Литмир - Электронная Библиотека
A
A

Люк опустил ступни на пол. Помедлил, словно сомневаясь, что ноги готовы шагнуть в новый день, и наконец встал – выпрямился во весь рост, повел плечами, сделал пару медленных круговых движений головой, чувствуя, как просыпаются мышцы во всем теле. Собираясь уже идти в душ, он мельком глянул на прикроватный столик – будильник даже слегка подпрыгивал от натуги, пытаясь докричаться до своего хозяина. Но Люк не слышал. Он давно ничего не слышал, непонятно почему надеясь, что однажды утром мир снова заговорит с ним на разные голоса. Он помнил, как звучит весна в распахнутом окне, как шепчутся под дождем продрогшие клены, как смеется Софи…

Софи. Самая большая его любовь и – самый уродливый шрам на сердце. Люк ополоснул лицо теплой водой из-под крана, оперся ладонями о раковину и закрыл глаза. Отчаянно-бирюзовый газовый шарф, подхваченный солнечным ветром, маячил где-то впереди. Как условный знак. Как приглашение в счастье. Первое, что он вспоминает о Софи, – плывущий над летней мостовой шарфик. Потом он увидел русые локоны, которые чувственно волновались в такт легким шагам. Потом хрупкие плечи, одетые во что-то светлое. Потом она подняла руку, помахав кому-то на другой стороне улицы, и тонкий звон изящных металлических браслетов наполнил его сердце музыкой.

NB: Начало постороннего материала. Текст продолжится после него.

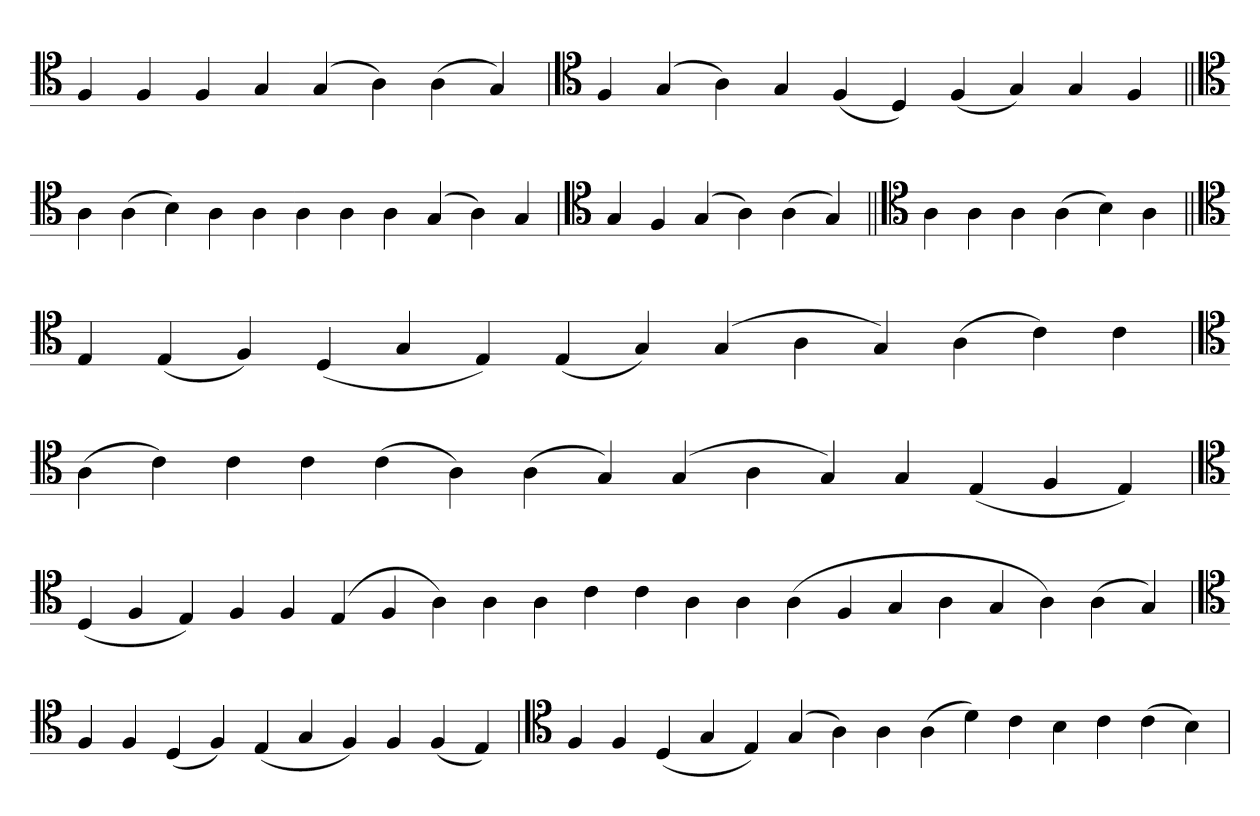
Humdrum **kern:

**kern
*part1
*staff1
*clefC4
=
4F
4F
4F
4G
(4G
4A)
(4A
4G)
='
*clefC4
4F
(4G
4A)
4G
(4F
4D)
(4F
4G)
4G
4F
=||
*clefC4
4A
(4A
4B)
4A
4A
4A
4A
4A
(4G
4A)
4G
=`
*clefC4
4G
4F
(4G
4A)
(4A
4G)
=||
*clefC4
4A
4A
4A
(4A
4B)
4A
=||
*clefC4
4E
(4E
4F)
(4D
4G
4E)
(4E
4G)
(4G
4A
4G)
(4A
4c)
4c
=`
*clefC4
(4A
4c)
4c
4c
(4c
4A)
(4A
4G)
(4G
4A
4G)
4G
(4E
4F
4E)
='
*clefC4
(4D
4F
4E)
4F
4F
(4E
4F
4A)
4A
4A
4c
4c
4A
4A
(4A
4F
4G
4A
4G
4A)
(4A
4G)
=`
*clefC4
4F
4F
(4D
4F)
(4E
4G
4F)
4F
(4F
4E)
=
*clefC4
4F
4F
(4D
4G
4E)
(4G
4A)
4A
(4A
4d)
4c
4B
4c
(4c
4B)
=`
*-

Он не видел ее лица, но был абсолютно уверен – она совершенна.

Легкая вибрация воздуха в ванной комнате означала, что мама стучит в дверь. Зачем она делает это? За тем же, зачем и он каждое утро заводит будильник? “Иду-иду!” – выкрикнул Люк и закрыл кран. В его мире ничего не изменилось, но мать услышала, что вода перестала шуметь, и пошла на кухню, осторожно спускаясь по лестнице на первый этаж. Если бы Люк увидел сейчас ее опущенные плечи, усталый силуэт, выхваченный утренним светом из сумрака коридора, наверное, не было бы на Земле человека несчастнее. В кромешной тишине мамин голос мог бы стать ему утешением и тонюсенькой ниточкой надежды, но нет – они оба знали, что лучше не станет; что вязкая ватная тишина, обступившая их дом со всех сторон, будет уплотняться, пока не поглотит даже воспоминания Люка о том, как звучит жизнь. Но мать старательно делала вид, что все еще верит в чудеса, и только оставшись в одиночестве – как сейчас, по пути на кухню – разрешала себе правдивые чувства и эмоции.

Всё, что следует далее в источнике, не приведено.